Literature and Popular Culture

The Delaware feature prominently in The Last of the Mohicans and the other Leatherstocking Tales of James Fenimore Cooper. The Boy Scouts of America honor society, Order of the Arrow was inspired by their interpretation of Lenape culture and language.

The Walam Olum, which purported to be an account of the Delaware's migration to the lands around the Delaware River, emerged through the works of Constantine Samuel Rafinesque in the 19th century. For many decades, scholars believed it was genuine. In the 1980s and 1990s, newer textual analysis suggested it was a hoax.

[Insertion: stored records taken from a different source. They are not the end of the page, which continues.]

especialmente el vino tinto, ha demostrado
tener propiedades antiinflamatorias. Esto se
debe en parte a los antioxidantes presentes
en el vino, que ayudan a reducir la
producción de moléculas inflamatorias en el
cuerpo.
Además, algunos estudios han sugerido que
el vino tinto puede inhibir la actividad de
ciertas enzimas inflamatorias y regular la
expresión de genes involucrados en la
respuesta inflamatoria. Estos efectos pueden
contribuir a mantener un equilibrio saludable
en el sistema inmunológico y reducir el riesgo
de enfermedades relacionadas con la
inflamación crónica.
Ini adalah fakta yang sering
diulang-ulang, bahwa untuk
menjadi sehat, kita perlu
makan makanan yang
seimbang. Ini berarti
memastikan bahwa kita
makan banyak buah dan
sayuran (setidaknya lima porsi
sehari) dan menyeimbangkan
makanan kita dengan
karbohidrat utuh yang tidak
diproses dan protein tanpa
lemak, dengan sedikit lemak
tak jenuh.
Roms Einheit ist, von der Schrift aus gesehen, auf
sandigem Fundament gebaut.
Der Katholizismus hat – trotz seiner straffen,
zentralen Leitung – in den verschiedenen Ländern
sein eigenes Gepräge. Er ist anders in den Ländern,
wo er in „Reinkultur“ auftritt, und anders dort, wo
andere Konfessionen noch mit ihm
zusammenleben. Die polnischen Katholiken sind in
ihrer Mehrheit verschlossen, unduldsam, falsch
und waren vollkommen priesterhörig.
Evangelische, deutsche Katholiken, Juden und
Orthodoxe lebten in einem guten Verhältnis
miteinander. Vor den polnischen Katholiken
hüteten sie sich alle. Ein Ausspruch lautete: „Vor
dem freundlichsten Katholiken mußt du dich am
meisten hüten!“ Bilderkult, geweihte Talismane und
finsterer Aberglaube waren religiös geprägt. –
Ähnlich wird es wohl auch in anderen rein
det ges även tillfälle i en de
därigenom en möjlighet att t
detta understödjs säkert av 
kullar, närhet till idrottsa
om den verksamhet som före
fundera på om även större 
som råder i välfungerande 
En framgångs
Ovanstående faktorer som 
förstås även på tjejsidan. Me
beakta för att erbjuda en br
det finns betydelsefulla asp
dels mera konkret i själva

In Cormac McCarthy's Blood Meridian, the group of American scalphunters are aided by an unspecified number of Delaware, who serve as scouts and guides through the western deserts. In The Light in the Forest, True Son is adopted by a band of Lenape.

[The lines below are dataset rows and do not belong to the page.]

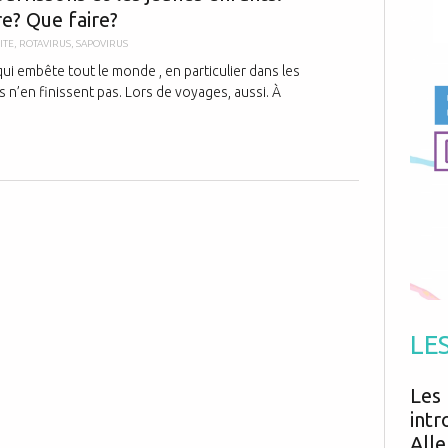
Antibiotiques
re? Que faire?
Médicaments
Fièvre
Asthme
Mort subite
ITE
,
ROTAVIRUS
,
SAPOVIRUS
Génétique
Cardio vasculaire
Neurologie
Grossesse
qui embête tout le monde , en particulier dans les
Chirurgie
Non classé
is n’en finissent pas. Lors de voyages, aussi. À
Comportement
Handicap
Nourrissons
Développement
Hygiène
LE
Les 
intr
Alle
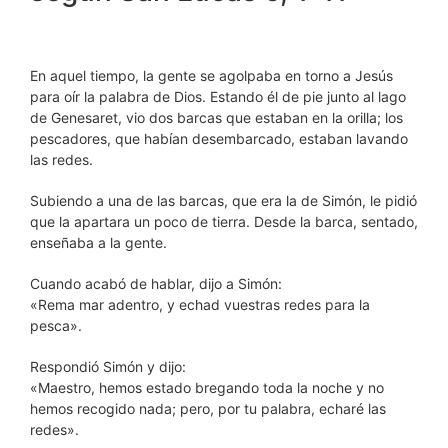
En aquel tiempo, la gente se agolpaba en torno a Jesús
para oír la palabra de Dios. Estando él de pie junto al lago
de Genesaret, vio dos barcas que estaban en la orilla; los
pescadores, que habían desembarcado, estaban lavando
las redes.
Subiendo a una de las barcas, que era la de Simón, le pidió
que la apartara un poco de tierra. Desde la barca, sentado,
enseñaba a la gente.
Cuando acabó de hablar, dijo a Simón:
«Rema mar adentro, y echad vuestras redes para la
pesca».
Respondió Simón y dijo:
«Maestro, hemos estado bregando toda la noche y no
hemos recogido nada; pero, por tu palabra, echaré las
redes».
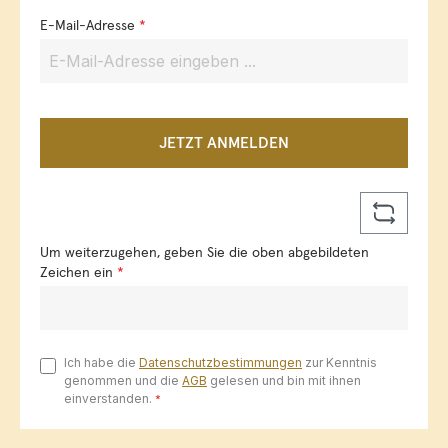
E-Mail-Adresse
*
JETZT ANMELDEN
Um weiterzugehen, geben Sie die oben abgebildeten
Zeichen ein
*
Ich habe die
Datenschutzbestimmungen
zur Kenntnis
genommen und die
AGB
gelesen und bin mit ihnen
einverstanden.
*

In Mark Raymond Harrington's 1938 novel, The Indians of New Jersey: Dickon among the Lenapes, a group of Lenape find a shipwrecked English boy. His gradual integration into the tribe provides a study of Lenape life, society, weaponry, and beliefs. The book includes a glossary for Lenape terms. Trouble's Daughter: The Story of Susanna Hutchinson, Indian Captive is a young adult novel of a fictional kidnapping by the Lenape Turtle Clan of a daughter of Anne Hutchinson, the religious reformer and founder of the Rhode Island colony. Moon of Two Dark Horses is a novel of the friendship between a white settler and a Lenape boy at the time of the Revolutionary War. Standing in the Light, The Captive Diary of Catherine Carey Logan, part of the Dear America series of fictional diaries, is a novel by Mary Pope Osborne. It tells the story of the capture of a teenage girl and her brother by a band of Lenape, and the youths' assimilation into Lenape culture.

Peter Lindestrom's Geographia America with an Account of the Delaware Indians is one of the few sympathetic contemporary accounts of Lenape life in the lower Delaware River valley during the 17th century.

Moravian missionary John Heckewelder published a sympathetic account of the Lenape in exile in the Ohio Valley. His account, published in 1818, provides some alternate Lenape tribal history disputing the tributary relationship with the Susquehannock. "Scouts of '76: a tale of the revolutionary war", a 1924 book by Charles E. Willis, contains an account of the contributions of the Lenni Lenape to the American Revolution when they lived in the area of Lake Wawayanda.